Activity a:
Count the lines of the records that contain the string "nachfolgend", treating uppercase and lowercase as different. Reply with the number only.

Document excerpt:
□ □ □ □ □
How do you read Tensorboard files programmatically?

Question:

How can you write a python script to read Tensorboard log files, extracting the loss and accuracy and other numerical data, without launching the GUI tensorboard --logdir=...?

Asked By: mikal94305

||

Answers:

You can use TensorBoard’s Python classes or script to extract the data:

How can I export data from TensorBoard?

If you’d like to export data to visualize elsewhere (e.g. iPython Notebook), that’s possible too. You can directly depend on the underlying classes that TensorBoard uses for loading data: python/summary/event_accumulator.py (for loading data from a single run) or python/summary/event_multiplexer.py (for loading data from multiple runs, and keeping it organized). These classes load groups of event files, discard data that was "orphaned" by TensorFlow crashes, and organize the data by tag.

As another option, there is a script (tensorboard/scripts/serialize_tensorboard.py) which will load a logdir just like TensorBoard does, but write all of the data out to disk as json instead of starting a server. This script is setup to make "fake TensorBoard backends" for testing, so it is a bit rough around the edges.
□ □ □ □ □
Source information:
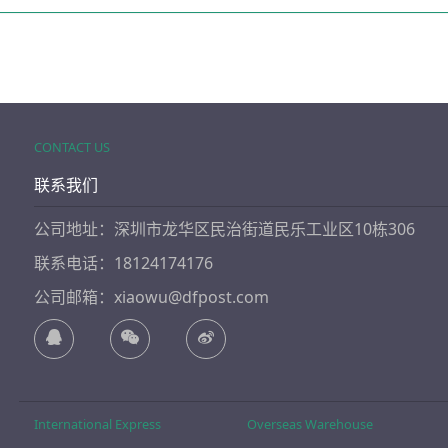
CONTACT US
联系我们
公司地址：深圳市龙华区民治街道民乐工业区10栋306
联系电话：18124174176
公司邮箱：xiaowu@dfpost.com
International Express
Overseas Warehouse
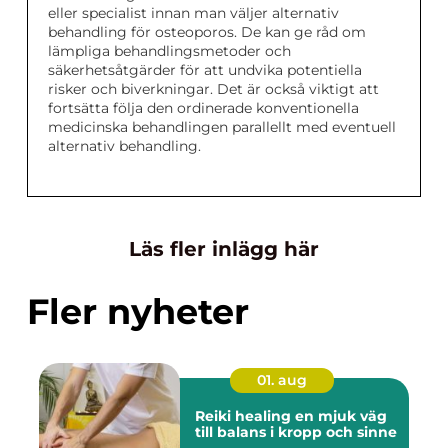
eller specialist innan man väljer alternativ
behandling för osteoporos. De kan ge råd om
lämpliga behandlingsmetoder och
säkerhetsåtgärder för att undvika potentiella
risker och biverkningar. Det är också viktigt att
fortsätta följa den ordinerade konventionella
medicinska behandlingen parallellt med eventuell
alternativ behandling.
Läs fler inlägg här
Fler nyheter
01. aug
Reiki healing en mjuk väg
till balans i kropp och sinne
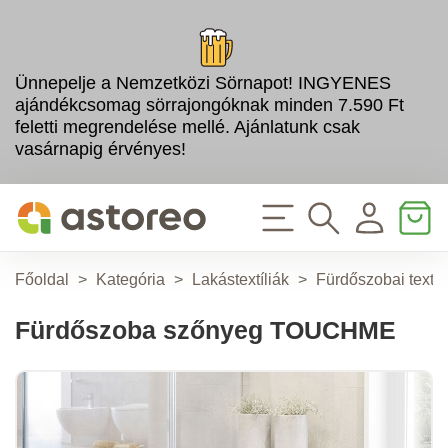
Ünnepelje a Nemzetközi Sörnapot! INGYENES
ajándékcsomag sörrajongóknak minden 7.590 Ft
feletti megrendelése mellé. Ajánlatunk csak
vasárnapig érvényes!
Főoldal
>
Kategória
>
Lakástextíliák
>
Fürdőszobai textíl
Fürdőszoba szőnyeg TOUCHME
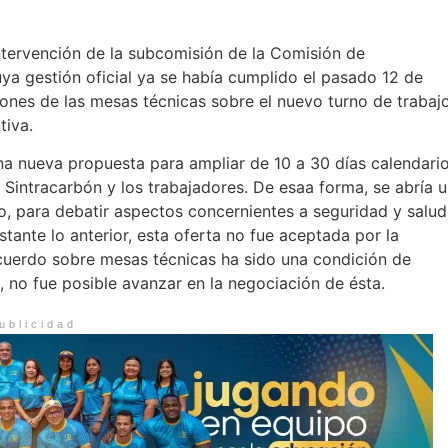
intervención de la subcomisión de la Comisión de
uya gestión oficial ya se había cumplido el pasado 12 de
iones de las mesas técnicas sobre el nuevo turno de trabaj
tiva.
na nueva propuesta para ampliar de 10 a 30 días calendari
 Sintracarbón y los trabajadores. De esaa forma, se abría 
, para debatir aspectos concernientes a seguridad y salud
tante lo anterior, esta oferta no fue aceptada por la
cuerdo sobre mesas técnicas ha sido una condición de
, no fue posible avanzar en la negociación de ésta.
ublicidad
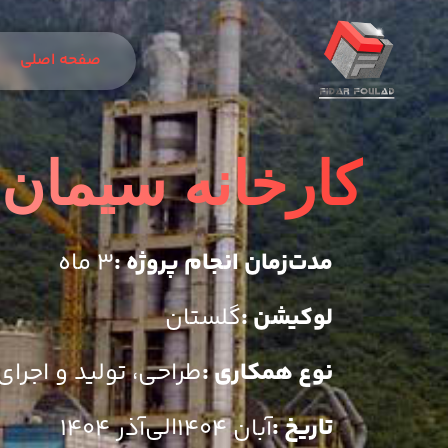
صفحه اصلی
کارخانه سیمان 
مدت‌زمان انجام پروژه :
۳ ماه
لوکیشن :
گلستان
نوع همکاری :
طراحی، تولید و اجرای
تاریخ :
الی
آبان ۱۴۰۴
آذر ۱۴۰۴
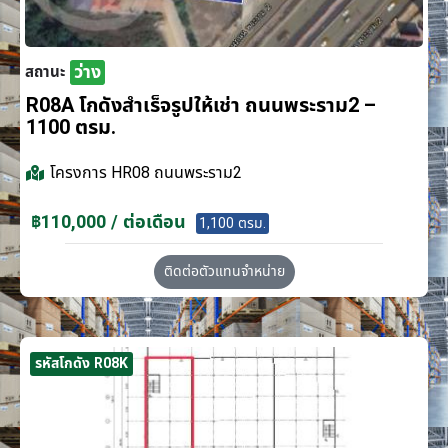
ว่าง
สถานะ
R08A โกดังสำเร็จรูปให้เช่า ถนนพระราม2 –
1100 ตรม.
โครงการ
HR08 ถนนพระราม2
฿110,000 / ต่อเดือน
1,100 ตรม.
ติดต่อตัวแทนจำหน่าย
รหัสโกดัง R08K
□ □ □ □ □
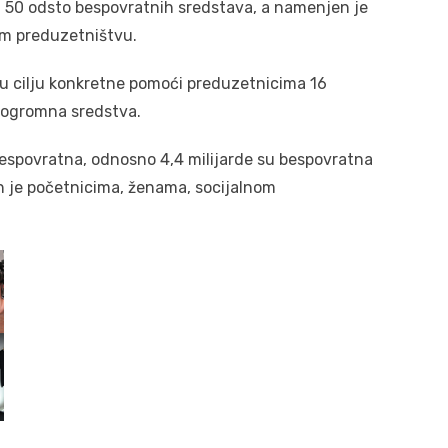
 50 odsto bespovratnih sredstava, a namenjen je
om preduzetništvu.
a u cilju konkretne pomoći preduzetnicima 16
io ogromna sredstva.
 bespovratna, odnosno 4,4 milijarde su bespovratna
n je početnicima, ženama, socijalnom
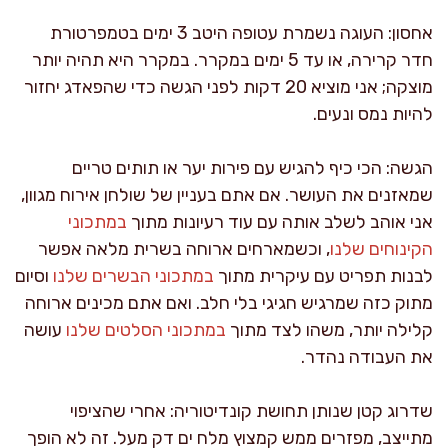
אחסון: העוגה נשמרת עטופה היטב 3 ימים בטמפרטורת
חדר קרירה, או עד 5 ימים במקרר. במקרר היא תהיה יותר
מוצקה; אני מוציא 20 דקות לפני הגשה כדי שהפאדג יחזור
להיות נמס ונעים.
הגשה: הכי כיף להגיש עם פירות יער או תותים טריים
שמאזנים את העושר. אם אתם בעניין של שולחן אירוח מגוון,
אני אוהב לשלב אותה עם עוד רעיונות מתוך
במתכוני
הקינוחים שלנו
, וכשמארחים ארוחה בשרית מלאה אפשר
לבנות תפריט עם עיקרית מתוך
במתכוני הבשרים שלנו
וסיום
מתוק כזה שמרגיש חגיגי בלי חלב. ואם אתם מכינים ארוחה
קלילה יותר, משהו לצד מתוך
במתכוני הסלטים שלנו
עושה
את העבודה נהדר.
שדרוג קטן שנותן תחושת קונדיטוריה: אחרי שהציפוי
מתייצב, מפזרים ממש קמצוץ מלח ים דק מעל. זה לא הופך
□ □ □ □ □
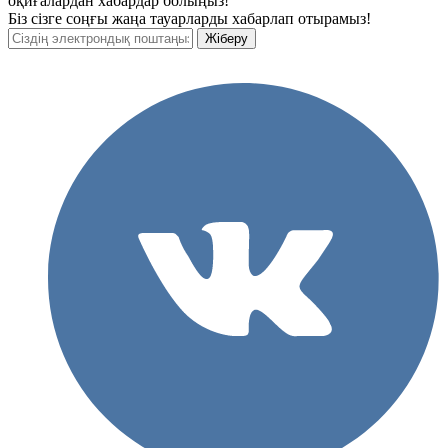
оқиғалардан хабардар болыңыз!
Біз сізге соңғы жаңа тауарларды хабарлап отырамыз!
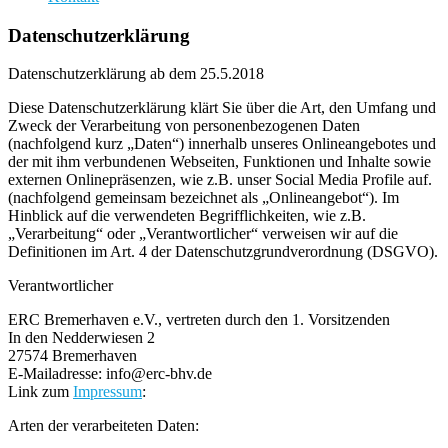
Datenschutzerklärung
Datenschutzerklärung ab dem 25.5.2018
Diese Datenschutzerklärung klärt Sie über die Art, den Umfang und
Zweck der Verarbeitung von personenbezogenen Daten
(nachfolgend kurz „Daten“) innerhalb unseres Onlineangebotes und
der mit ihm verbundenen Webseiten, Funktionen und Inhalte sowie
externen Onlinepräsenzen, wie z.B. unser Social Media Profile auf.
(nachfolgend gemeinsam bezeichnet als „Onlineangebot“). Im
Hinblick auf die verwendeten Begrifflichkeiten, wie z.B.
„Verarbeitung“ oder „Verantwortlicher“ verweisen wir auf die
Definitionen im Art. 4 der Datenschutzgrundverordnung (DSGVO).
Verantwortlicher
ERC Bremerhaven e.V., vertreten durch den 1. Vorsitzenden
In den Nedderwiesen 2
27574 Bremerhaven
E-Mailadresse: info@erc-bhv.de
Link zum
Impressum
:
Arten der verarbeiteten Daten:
□ □ □ □ □
Activity b:
In the thread on reading Tensorboard files, which script loads a logdir and writes all of its data to disk as json instead of starting a server?

Response area a:
2

Response area b:
tensorboard/scripts/serialize_tensorboard.py